Personal information
- Born: March 12, 1973 (age 53) Ivor, Virginia, U.S.
- Listed height: 5 ft 10 in (1.78 m)
- Listed weight: 204 lb (93 kg)

Career information
- High school: Warwick (Newport News, Virginia)
- College: Virginia Tech
- NFL draft: 1997: 4th round, 113th overall pick

Career history

Playing
- Minnesota Vikings (1997–1998); → Amsterdam Admirals (1998); Winnipeg Blue Bombers (1998); Minnesota Vikings (1999–2000); → Amsterdam Admirals (2000); Frankfurt Galaxy (2000); Amsterdam Admirals (2001); Montreal Alouettes (2002); Winnipeg Blue Bombers (2003);

Coaching
- Alphen Eagles (2006) Head coach; Cairo Bears (2016–2017) Head coach; IMG Academy (2017–2022) Defensive back coach; IMG Academy (2017–2022) Defensive back coach; New Jersey Generals Secondary coach;

Career NFL statistics
- Tackles: 30
- Fumble recoveries: 1
- Stats at Pro Football Reference

= Antonio Banks (gridiron football) =

American gridiron football player and coach (born 1973)

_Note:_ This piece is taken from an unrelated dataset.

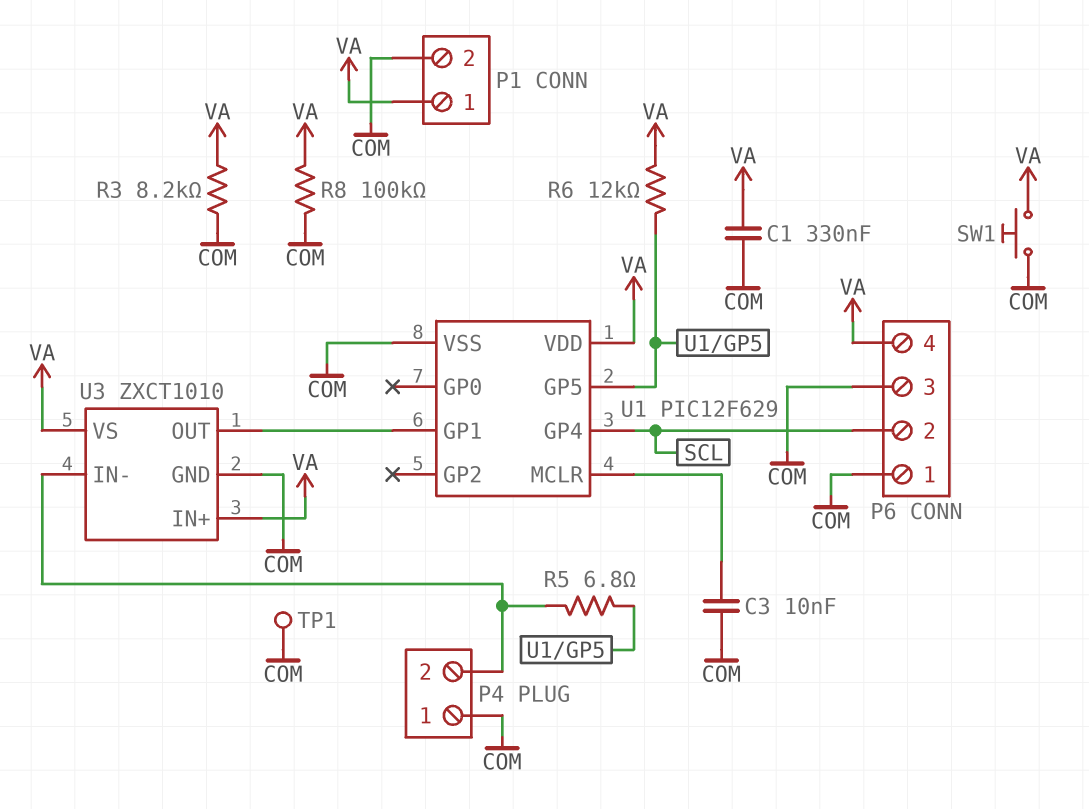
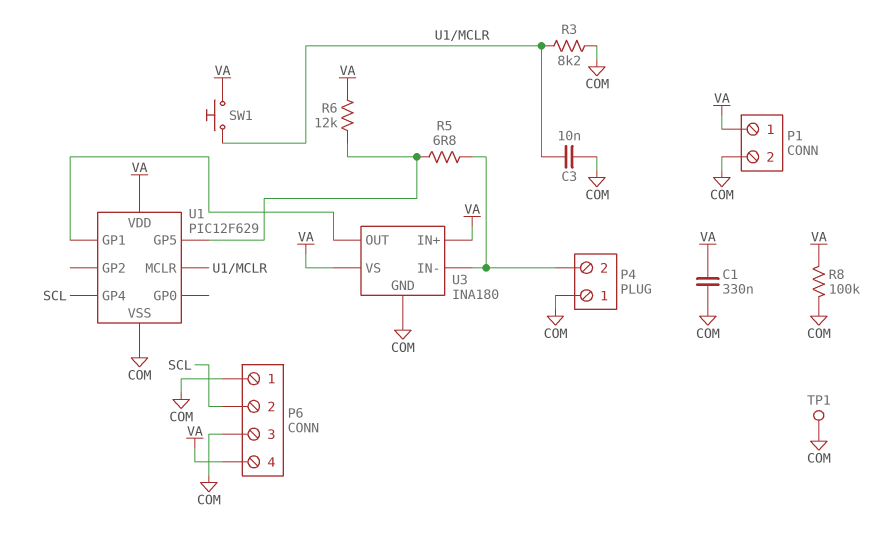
R3: 8.2k (COM, VA) -> 8.2k (COM, U1/MCLR)
SW1: button (COM, VA) -> button (U1/MCLR, VA)
U3: ZXCT1010 -> INA180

Antonio Dontral Banks (born March 12, 1973) is an American football coach and former cornerback. He played college football at Virginia Tech before playing in the National Football League (NFL) with the Minnesota Vikings.

==Playing career==
Banks played college football at Virginia Tech where he was a letterman for all four years between 1993 and 1996 and was MVP of the 1993 Independence Bowl. He was drafted in the fourth round of the 1997 NFL draft with the 113th overall pick by the Minnesota Vikings where he played for four seasons. Banks also had several stints with multiple teams in NFL Europe and the Canadian Football League in his professional career.

==Coaching career==
In 2006, Banks was the head coach of the Alphen aan den Rijn, Netherlands based Alphen Eagles of the European Football League. Later, he was hired as head coach of the Cairo Bears of the Egyptian Federation of American football in 2016. He joined IMG Academy in 2017 as the Defensive Back coach for their high school football program.